If the table passes most of these checks, it is ready for light use. For heavy daily use, wait until the resin reaches full cure per the product instructions.

FAQ

Can You Put Real Dried Flowers in a Resin Table?

Yes. Real dried flowers work very well in resin as long as they are fully dry and preferably sealed first. Pressed flowers are easiest because they sit flat, trap fewer bubbles, and are less likely to float than thick blooms.

Do I Need to Seal Dried Flowers Before Putting Them in Resin?

It is strongly recommended. Sealing helps preserve color, reduces bubbling, and keeps delicate petals from going translucent too fast. A light acrylic spray or thin brush-on sealer usually works well as long as it dries completely before embedding.

Why Did My Flowers Float in the Resin?

Flowers usually float because the resin layer was too deep or too fresh when you placed them, or because the blooms were bulky and still held air. Use a tacky base layer, press pieces down, and lock them in with a thin cover coat first.

What Resin Is Best for a Dried Flower Table?

Use an epoxy designed for tabletops or deep pours, depending on your planned thickness. For shallow decorative layers, tabletop epoxy works well. For thicker builds, choose a deep-pour casting epoxy that cures cooler and is rated for larger volume pours.

How Long Should a Resin Flower Table Cure Before Use?
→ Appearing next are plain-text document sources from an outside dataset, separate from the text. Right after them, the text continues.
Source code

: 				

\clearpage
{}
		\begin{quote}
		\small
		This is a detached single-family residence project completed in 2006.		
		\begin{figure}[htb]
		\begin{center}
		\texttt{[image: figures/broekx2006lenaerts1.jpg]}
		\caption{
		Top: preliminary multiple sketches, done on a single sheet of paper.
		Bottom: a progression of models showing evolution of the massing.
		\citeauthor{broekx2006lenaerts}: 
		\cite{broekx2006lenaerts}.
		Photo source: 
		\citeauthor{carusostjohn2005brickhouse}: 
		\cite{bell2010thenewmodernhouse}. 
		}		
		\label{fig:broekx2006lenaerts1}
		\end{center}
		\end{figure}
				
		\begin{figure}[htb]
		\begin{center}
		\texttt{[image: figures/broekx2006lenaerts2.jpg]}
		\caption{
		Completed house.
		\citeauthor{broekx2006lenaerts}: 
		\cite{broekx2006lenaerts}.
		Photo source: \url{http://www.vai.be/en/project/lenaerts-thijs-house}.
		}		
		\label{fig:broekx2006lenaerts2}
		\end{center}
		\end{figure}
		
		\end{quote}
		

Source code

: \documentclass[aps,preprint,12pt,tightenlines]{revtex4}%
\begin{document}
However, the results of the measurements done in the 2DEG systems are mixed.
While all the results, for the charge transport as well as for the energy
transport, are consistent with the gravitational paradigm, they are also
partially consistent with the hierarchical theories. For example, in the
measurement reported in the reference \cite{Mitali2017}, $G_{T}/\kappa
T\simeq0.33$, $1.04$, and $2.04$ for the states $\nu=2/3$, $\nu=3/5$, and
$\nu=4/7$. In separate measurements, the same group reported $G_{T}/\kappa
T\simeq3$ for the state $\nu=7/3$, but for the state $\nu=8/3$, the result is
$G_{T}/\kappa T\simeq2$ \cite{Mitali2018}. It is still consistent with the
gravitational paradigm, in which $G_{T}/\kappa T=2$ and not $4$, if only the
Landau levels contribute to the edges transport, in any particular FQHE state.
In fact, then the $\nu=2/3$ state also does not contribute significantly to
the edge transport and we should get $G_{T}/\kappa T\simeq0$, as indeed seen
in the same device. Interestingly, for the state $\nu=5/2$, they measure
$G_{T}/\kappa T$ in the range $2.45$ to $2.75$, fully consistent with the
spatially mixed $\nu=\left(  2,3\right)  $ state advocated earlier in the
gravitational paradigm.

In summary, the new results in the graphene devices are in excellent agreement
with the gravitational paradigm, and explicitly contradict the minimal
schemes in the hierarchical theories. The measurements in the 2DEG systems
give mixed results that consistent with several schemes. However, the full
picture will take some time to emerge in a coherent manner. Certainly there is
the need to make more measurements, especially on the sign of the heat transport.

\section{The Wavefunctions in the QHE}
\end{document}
Most resin tables can be handled in 24 to 72 hours, but full cure often takes several days to a week or more. Light touch is not the same as full hardness, so always follow the product’s cure schedule before regular use.

Will Dried Flowers Stay Colorful in Resin?

They can stay attractive for a long time, but some natural fading is normal. Sealing the flowers, avoiding moisture, and using a UV-resistant epoxy help preserve color better. Keep the finished table out of strong direct sunlight for best long-term results.